(i cant figure out what i did wrong on this one.)
A)50.0 degrees C
B)15.0 degrees C
C)5.00 degrees C
D)4.00 degrees C
heres what i did:
q=mC(delta)T
1680=80(4.18)x
1680=334.4x
x=5.02...
so i put C, but that was wrong
please show me what to do for this
thanks
2007-01-15 10:46:18 · 2 answers · asked by um yea hi 4 in Education & Reference ➔ Homework Help
Q=mc(t2 - t1)
1680J = .08kg(4184J/KgC)(t2-10)
1680/[(.08)(4184)] = t2 - 10
5.089 = t2 - 10
15.089 = t2
Your answer is B.
T2 is your final temperature, and T1 is your initial temperature. You solved for the temperature change only, which is technically okay...as long as you remember to add the delta T to your initial temperature to find the final temperature. I write is as T2-T1 and expand it out etc...to avoid making that mistake. :-D
2007-01-15 11:00:13 · answer #1 · answered by Wolfshadow 3 · 0⤊ 0⤋
Looks like you did this right but missed one final step -- the delta.
——————————
What you need to do:
1. From the forum thread on the heat calculation, extract the part that opens with the words containing "1680J = .08kg(4184J/KgC)(t2-10)" and closes with "-- the delta.".
2. In the forum thread on the heat calculation, which answer choice does the first reply identify as correct?
——————————
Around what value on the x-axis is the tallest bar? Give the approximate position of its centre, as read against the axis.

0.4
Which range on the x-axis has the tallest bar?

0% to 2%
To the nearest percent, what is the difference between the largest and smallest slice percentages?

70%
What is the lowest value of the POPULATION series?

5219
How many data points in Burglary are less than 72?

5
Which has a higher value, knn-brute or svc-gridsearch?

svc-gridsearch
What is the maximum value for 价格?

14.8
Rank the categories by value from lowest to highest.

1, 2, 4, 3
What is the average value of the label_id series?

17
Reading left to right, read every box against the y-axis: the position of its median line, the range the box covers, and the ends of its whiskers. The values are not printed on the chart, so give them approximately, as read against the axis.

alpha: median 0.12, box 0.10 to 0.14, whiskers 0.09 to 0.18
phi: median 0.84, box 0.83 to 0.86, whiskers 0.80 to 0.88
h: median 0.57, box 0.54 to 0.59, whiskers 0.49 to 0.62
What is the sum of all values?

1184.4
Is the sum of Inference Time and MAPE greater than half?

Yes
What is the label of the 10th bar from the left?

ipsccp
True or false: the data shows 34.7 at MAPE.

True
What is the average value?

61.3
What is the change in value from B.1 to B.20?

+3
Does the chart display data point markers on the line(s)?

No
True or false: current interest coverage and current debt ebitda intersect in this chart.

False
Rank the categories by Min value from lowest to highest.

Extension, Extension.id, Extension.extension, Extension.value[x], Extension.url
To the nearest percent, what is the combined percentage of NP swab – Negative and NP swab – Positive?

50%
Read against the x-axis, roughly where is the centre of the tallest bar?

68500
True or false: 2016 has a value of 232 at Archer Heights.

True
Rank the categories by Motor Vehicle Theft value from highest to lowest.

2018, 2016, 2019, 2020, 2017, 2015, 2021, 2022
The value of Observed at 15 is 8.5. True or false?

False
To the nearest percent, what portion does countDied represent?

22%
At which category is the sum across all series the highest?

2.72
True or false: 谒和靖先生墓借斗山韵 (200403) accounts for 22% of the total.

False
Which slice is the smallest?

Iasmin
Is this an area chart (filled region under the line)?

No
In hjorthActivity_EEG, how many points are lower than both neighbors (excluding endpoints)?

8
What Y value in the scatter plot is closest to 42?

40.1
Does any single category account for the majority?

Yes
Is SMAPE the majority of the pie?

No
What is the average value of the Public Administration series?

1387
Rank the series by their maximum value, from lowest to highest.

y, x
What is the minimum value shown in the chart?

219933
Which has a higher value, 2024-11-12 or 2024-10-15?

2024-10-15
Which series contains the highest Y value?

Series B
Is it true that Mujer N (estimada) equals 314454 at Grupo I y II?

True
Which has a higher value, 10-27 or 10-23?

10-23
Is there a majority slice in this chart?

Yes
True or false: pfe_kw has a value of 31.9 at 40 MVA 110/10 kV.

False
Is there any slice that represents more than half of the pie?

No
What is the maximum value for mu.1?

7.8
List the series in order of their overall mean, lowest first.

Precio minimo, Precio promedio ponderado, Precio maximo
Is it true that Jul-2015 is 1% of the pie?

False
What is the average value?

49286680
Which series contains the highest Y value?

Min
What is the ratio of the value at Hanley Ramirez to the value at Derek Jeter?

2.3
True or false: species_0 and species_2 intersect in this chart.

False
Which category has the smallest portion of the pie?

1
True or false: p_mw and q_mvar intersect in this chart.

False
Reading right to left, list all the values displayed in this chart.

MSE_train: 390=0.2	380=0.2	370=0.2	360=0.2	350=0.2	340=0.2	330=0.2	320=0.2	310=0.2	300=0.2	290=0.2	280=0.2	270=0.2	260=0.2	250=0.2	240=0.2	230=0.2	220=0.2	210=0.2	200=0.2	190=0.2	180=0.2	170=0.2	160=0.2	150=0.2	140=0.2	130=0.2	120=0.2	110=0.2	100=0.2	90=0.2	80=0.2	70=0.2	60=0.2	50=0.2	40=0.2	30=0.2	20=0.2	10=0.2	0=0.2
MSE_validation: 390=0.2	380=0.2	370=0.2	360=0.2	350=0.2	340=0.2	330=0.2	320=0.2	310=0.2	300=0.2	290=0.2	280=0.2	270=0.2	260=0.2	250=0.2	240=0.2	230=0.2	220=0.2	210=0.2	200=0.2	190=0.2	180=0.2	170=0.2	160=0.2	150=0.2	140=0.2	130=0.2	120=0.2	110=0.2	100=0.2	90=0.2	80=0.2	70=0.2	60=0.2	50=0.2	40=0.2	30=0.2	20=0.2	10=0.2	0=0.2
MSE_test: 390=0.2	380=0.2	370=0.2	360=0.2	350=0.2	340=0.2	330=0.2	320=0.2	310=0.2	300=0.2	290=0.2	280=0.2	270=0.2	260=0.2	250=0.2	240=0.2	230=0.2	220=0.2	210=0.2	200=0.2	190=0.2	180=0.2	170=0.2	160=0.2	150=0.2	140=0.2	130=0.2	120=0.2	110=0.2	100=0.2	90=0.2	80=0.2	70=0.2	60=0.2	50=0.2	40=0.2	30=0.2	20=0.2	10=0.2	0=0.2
——————————
Numbered responses:
1.
1680J = .08kg(4184J/KgC)(t2-10)
1680/[(.08)(4184)] = t2 - 10
5.089 = t2 - 10
15.089 = t2
Your answer is B.
T2 is your final temperature, and T1 is your initial temperature. You solved for the temperature change only, which is technically okay...as long as you remember to add the delta T to your initial temperature to find the final temperature. I write is as T2-T1 and expand it out etc...to avoid making that mistake. :-D
2007-01-15 11:00:13 · answer #1 · answered by Wolfshadow 3 · 0⤊ 0⤋
Looks like you did this right but missed one final step -- the delta.

2. Choice B, 15.0 degrees C.